The only real mistake on the album. You know what I was saying earlier about how she didn't take her money-making single and build a really trite, hollow, bubblegum record around it? Well, this is that trite, hollow, bubblegum record you were looking for - except it's only the one song. Thanks, skip it every time.

--------------

~Stay

Love it or hate it, you have to love it. If you know what I mean.

It is without a doubt the album's iron lung. The song that keeps her head just barely enough above water that she can't be cultish, but that gave her success a bleak life expectancy that she couldn't meet. It's why she's an oh yeah you did that one song right musician. It's why this has to be the encore for every set she plays, knowing that everybody would leave after they'd heard it.

So, is it worth the hype? Can its terrible ramifications for her long-term career, and how seriously she and this wonderful album are taken be rationalized? Could its existence possibly justify itself?

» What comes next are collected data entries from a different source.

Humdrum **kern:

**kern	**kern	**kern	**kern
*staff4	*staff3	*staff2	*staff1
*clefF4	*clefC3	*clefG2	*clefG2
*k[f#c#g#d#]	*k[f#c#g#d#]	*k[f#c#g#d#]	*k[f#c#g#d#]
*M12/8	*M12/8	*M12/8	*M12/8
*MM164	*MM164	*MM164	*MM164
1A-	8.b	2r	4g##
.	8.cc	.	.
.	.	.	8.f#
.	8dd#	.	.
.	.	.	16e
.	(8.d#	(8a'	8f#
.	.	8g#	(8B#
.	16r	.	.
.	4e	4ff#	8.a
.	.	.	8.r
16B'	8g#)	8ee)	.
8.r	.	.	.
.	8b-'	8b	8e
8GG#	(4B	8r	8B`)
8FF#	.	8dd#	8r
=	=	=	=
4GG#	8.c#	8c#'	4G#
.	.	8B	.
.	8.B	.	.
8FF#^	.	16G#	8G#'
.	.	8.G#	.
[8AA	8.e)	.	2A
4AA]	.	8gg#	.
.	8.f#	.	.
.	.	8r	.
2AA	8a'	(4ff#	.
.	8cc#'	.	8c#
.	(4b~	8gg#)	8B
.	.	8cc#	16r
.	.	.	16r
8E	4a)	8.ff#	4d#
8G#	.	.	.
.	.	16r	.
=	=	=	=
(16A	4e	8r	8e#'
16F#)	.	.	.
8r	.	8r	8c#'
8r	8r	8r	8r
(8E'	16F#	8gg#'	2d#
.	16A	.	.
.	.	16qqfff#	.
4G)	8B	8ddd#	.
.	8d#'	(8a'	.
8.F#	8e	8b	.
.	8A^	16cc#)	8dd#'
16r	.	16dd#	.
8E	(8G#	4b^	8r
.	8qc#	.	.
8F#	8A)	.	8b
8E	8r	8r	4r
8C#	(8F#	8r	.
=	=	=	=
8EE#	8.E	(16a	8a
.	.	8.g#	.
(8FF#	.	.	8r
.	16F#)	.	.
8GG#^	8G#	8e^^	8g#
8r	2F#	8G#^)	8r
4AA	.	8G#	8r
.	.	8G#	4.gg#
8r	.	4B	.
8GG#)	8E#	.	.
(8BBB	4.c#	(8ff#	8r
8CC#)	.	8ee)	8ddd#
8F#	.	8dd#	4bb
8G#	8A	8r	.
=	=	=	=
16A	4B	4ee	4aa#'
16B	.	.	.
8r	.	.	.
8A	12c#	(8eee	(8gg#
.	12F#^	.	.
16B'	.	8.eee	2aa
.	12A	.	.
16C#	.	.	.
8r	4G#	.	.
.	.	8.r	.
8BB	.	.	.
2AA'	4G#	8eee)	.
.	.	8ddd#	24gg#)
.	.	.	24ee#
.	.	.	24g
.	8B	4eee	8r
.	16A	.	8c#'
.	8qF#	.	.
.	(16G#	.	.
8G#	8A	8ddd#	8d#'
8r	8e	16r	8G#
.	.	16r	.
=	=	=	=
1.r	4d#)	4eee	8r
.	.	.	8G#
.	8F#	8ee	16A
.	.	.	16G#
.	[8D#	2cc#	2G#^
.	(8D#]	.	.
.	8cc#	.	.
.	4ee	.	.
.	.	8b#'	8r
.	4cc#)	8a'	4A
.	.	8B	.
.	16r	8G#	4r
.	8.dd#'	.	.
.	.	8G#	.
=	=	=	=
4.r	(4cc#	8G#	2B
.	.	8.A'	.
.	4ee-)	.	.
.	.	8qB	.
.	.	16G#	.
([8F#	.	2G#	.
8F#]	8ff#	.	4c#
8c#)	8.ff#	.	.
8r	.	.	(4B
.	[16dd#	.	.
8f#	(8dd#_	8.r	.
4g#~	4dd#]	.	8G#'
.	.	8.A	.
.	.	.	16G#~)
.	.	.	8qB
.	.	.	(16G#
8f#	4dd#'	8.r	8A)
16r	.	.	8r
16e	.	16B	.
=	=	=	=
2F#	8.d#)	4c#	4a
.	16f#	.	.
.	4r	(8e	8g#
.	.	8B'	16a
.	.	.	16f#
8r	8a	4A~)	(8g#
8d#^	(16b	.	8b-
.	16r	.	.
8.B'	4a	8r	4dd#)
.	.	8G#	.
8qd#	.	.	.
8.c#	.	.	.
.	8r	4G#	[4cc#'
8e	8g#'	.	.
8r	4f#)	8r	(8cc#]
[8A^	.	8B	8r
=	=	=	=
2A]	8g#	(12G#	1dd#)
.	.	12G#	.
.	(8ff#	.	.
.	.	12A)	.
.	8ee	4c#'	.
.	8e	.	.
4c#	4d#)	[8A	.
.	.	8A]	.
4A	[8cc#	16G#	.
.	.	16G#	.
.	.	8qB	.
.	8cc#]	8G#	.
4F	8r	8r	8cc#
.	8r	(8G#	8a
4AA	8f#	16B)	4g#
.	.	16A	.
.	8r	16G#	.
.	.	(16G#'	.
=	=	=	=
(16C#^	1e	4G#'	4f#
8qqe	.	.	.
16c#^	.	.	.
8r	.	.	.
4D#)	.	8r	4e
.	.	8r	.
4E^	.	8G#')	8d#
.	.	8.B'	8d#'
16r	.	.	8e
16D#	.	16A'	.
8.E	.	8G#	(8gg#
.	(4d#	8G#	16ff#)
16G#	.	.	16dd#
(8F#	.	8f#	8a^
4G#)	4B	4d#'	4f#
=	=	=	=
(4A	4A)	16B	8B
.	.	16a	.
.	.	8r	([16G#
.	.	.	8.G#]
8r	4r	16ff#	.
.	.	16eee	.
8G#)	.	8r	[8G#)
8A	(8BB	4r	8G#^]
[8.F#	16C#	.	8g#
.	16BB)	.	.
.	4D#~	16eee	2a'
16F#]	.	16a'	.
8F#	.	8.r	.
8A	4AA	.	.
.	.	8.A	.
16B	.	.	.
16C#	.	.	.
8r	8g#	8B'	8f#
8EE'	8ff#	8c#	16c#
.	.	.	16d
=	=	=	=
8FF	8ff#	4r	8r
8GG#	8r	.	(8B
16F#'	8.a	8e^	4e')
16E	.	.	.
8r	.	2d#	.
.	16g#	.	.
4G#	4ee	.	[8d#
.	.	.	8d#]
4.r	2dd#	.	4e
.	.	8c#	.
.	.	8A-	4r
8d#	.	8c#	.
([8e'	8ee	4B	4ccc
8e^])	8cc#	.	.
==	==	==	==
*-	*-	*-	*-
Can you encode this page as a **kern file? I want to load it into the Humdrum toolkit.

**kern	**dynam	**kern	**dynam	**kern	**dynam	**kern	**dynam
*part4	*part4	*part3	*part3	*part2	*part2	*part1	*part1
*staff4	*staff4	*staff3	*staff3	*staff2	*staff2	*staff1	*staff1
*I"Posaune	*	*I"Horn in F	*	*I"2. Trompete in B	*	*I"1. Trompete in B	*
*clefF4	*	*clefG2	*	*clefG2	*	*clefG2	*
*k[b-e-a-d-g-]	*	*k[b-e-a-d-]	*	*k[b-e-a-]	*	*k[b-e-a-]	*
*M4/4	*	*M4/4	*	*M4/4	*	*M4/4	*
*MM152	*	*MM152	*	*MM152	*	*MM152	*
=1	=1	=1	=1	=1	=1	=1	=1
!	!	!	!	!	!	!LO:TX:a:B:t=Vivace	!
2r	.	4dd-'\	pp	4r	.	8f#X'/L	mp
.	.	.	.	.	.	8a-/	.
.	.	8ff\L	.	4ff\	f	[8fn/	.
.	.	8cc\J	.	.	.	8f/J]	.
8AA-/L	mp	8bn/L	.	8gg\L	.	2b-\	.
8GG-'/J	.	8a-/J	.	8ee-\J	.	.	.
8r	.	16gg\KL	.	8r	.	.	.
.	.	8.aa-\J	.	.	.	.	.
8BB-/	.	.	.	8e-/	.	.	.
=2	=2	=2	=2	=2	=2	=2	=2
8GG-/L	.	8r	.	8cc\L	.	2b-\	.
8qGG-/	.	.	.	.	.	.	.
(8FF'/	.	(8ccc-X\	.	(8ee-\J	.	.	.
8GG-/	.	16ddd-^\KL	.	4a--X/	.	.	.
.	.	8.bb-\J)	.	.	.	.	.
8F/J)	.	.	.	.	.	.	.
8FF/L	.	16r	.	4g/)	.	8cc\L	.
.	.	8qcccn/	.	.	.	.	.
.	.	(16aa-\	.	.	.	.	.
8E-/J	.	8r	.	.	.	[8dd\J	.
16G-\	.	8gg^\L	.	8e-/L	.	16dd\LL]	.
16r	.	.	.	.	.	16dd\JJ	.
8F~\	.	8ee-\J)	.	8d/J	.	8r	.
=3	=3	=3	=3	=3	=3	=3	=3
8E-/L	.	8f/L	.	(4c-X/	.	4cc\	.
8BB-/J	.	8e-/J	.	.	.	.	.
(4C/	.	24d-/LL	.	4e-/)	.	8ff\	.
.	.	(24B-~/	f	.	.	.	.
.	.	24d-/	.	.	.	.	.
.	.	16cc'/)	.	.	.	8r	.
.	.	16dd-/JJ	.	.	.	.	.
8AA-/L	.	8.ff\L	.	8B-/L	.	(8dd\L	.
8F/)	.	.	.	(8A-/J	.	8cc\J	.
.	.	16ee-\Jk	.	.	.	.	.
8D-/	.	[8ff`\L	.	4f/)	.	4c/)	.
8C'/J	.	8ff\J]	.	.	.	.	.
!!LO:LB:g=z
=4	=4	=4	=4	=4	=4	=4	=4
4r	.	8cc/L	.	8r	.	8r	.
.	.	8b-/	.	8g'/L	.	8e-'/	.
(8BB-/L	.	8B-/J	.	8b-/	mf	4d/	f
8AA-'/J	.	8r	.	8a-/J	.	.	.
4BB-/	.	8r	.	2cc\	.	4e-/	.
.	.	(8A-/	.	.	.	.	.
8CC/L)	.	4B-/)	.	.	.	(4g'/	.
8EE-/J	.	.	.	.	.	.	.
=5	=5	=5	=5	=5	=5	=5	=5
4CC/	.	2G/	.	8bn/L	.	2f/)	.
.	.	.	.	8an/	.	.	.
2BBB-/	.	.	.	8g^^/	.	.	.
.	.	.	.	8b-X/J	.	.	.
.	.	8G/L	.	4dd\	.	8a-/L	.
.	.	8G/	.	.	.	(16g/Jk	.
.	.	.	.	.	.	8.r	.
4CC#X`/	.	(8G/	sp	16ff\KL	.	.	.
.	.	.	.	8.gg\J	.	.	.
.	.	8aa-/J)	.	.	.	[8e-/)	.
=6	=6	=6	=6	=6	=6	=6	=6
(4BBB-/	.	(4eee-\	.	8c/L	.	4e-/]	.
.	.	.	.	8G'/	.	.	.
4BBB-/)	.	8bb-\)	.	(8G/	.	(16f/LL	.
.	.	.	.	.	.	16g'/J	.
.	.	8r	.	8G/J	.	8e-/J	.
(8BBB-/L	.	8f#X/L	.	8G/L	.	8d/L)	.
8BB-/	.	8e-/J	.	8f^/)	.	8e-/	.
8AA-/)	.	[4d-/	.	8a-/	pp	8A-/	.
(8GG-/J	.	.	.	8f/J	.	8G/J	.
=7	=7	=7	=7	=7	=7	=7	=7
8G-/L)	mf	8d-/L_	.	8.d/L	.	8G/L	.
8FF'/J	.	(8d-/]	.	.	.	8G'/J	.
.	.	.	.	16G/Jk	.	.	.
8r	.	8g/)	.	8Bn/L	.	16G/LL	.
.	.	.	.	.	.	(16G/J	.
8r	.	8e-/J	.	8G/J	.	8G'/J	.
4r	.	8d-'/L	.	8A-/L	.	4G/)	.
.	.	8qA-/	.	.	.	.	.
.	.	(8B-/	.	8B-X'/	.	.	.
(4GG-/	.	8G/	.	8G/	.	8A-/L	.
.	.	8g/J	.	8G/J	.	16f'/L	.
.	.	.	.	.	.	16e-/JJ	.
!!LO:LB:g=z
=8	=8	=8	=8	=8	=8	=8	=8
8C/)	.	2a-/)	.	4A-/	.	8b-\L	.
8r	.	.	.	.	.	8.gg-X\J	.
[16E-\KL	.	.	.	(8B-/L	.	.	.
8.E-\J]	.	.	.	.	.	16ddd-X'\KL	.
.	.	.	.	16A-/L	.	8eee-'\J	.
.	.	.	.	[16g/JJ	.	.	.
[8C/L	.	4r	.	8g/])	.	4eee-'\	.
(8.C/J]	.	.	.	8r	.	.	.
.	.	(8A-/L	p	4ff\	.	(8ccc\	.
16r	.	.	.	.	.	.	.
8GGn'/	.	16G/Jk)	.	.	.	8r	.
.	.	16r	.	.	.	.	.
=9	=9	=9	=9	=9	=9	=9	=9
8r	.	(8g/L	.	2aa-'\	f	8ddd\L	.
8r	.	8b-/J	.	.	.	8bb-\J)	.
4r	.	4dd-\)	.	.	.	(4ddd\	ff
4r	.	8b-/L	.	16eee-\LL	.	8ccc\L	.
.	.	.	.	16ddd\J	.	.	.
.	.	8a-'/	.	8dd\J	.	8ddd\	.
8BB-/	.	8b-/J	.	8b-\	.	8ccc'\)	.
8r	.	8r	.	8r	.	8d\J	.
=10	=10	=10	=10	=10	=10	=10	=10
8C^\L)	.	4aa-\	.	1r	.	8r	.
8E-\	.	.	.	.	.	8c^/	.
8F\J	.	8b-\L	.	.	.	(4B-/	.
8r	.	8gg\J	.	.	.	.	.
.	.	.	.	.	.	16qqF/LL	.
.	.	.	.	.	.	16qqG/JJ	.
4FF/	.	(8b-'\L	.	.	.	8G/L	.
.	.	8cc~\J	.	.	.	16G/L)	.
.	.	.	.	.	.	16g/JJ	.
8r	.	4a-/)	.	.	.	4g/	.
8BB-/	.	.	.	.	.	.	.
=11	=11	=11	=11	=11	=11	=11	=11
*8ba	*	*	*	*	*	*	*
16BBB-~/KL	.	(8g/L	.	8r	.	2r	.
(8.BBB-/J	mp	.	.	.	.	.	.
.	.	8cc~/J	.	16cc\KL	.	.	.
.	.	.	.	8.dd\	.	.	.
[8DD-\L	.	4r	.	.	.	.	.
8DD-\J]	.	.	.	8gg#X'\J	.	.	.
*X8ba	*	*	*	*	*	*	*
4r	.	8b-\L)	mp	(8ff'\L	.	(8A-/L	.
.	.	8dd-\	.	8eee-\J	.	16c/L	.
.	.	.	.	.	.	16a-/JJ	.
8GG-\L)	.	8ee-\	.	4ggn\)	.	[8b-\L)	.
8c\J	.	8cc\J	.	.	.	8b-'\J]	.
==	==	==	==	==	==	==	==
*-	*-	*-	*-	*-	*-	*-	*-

Some of us hover while we're weeping for the other who was dyin' since the day they were born, well,
Well,
This is not that
I think that I'm throwing but I'm thrown

You said you caught me cause you want me and some day you'll let me go
You try to give away a keeper or keep me cause you know you're just so
Scared to lose

Yes.

--------------

1. It's Over
2. Snow Day
3. Taffy
4. When All the Stars Were Falling
5. Do You Sleep?
6. Hurricane
7. Rose-Colored Times
8. Sandalwood
9. Alone
10. Waiting for Wednesday
11. Lisa Listen
12. Garden of Delights
13. Stay (I Missed You)

-43 minutes, 49 seconds, and a lot of clarity.

Thanks to dem bones for accidentally inspiring me to get this WU off the drafts.